§ READING TEXT

■ ■ ■ ■ ■

We now add LoRA adapters so we only need to update 1 to 10% of all parameters!

In [None]:
model = FastLanguageModel.get_peft_model(
    model,
    r = r,
    target_modules = target_modules,
    lora_alpha = lora_alpha,
    lora_dropout = lora_dropout,
    bias = bias,
    use_gradient_checkpointing = use_gradient_checkpointing,
    random_state = random_state,
    use_rslora = use_rslora,
    loftq_config = loftq_config,
)

## Load and preprocess dataset
The raw dataset [SocratiQ](https://github.com/NUS-IDS/eacl23_soqg/tree/main) has a label at the begining of the context. We have to remove that and also tokenize the input for the model training.

In [None]:
dataset = load_dataset('json', data_files=train_dataset_path)

In [None]:
print(dataset)

## Training

## Prepare Tokenizer

In [None]:
from unsloth.chat_templates import CHAT_TEMPLATES
print(list(CHAT_TEMPLATES.keys()))


In [None]:
from unsloth.chat_templates import get_chat_template

tokenizer = get_chat_template(
    tokenizer,
    chat_template = "llama-3.1",
)

## Prepare Dataset

In [None]:
print(dataset['train'][0])

In [None]:
column_names = list(dataset["train"].features)
def apply_dpo_template(example):
  if all(k in example.keys() for k in ("chosen", "rejected","prompt")):

    # For DPO, the inputs are triples of (prompt, chosen, rejected), where `chosen` and `rejected` are the final turn of a dialogue
    prompt_messages = example["prompt"]
    chosen_messages = example["chosen"]
    rejected_messages = example["rejected"]

    example["text_chosen"] = tokenizer.apply_chat_template(chosen_messages, tokenize=False)

■ ■ ■ ■ ■

§ WORK TO COMPLETE
1 – According to the notebook excerpt, what share of all parameters needs updating once LoRA adapters are added?
2 – List every section heading marked with "##" in the notebook excerpt.
3 – Retype the part of the notebook excerpt that opens with the words containing "## Load and" and closes with "dataset = load_dataset('json', data_files=train_dataset_path)".
The lines after this are separate material, not part of the notebook excerpt.

■ ■ ■ ■ ■

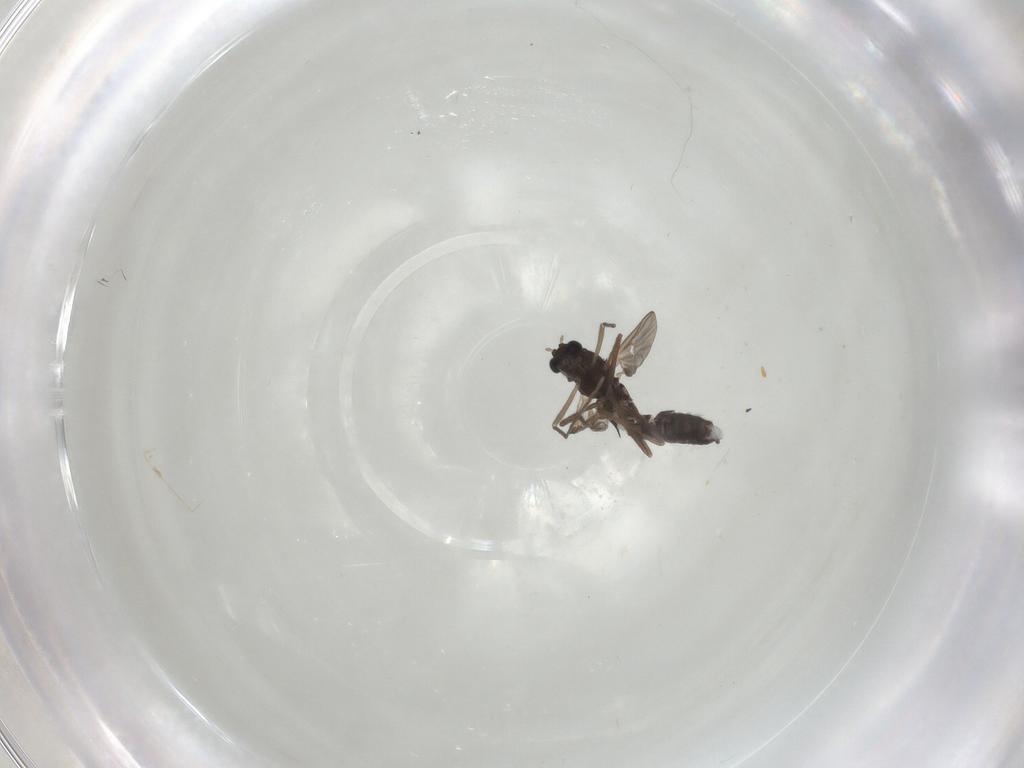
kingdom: Animalia
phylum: Arthropoda
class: Insecta
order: Diptera
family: Chironomidae
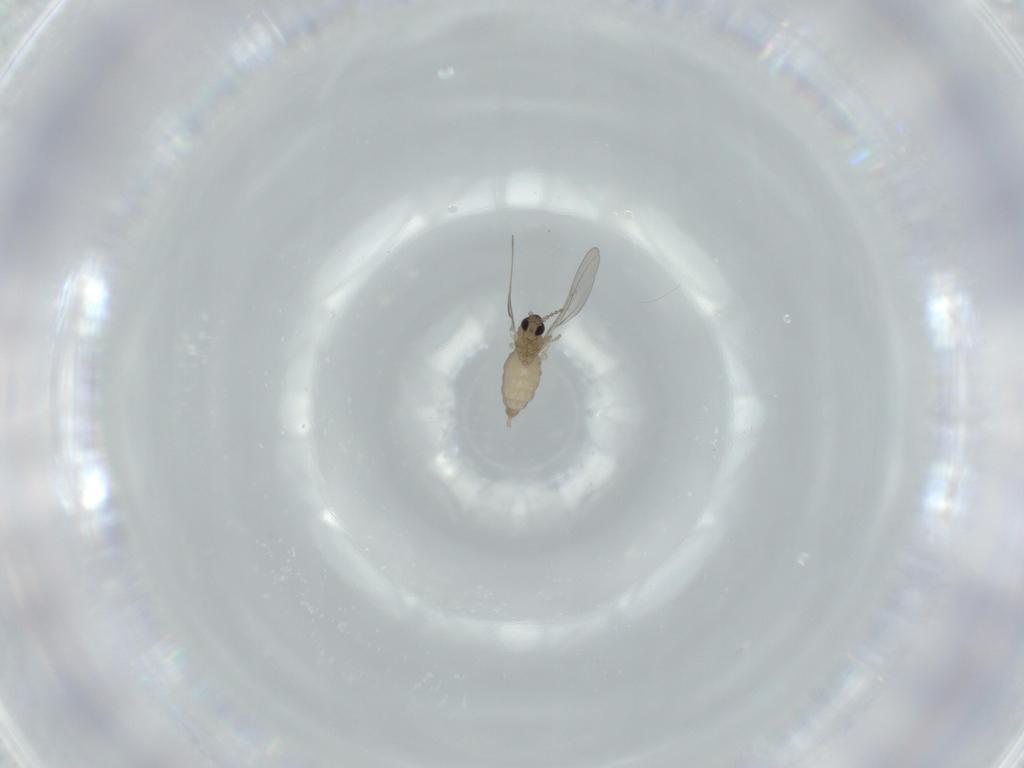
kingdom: Animalia
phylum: Arthropoda
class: Insecta
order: Diptera
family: Cecidomyiidae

■ ■ ■ ■ ■

§ SOLUTION LIST
1 – Only 1 to 10% of all parameters.

2 – Load and preprocess dataset; Training; Prepare Tokenizer; Prepare Dataset

3 –
## Load and preprocess dataset
The raw dataset [SocratiQ](https://github.com/NUS-IDS/eacl23_soqg/tree/main) has a label at the begining of the context. We have to remove that and also tokenize the input for the model training.

In [None]:
dataset = load_dataset('json', data_files=train_dataset_path)